PROBLEM TO SOLVE: Without the images, write out the entries word for word.

┄┄┄┄┄┄

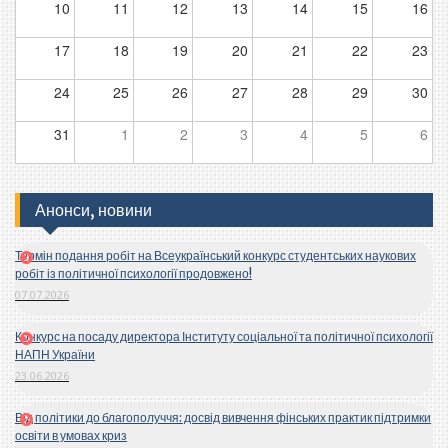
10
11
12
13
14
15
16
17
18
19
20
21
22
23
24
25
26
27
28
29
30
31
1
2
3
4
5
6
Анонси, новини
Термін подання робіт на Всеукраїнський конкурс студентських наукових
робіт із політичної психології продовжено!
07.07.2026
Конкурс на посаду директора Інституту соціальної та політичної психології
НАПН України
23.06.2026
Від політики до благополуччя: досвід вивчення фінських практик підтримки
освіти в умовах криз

┄┄┄┄┄┄

YOUR SOLUTION:
10
11
12
13
14
15
16
17
18
19
20
21
22
23
24
25
26
27
28
29
30
31
1
2
3
4
5
6
Анонси, новини
Термін подання робіт на Всеукраїнський конкурс студентських наукових
робіт із політичної психології продовжено!
07.07.2026
Конкурс на посаду директора Інституту соціальної та політичної психології
НАПН України
23.06.2026
Від політики до благополуччя: досвід вивчення фінських практик підтримки
освіти в умовах криз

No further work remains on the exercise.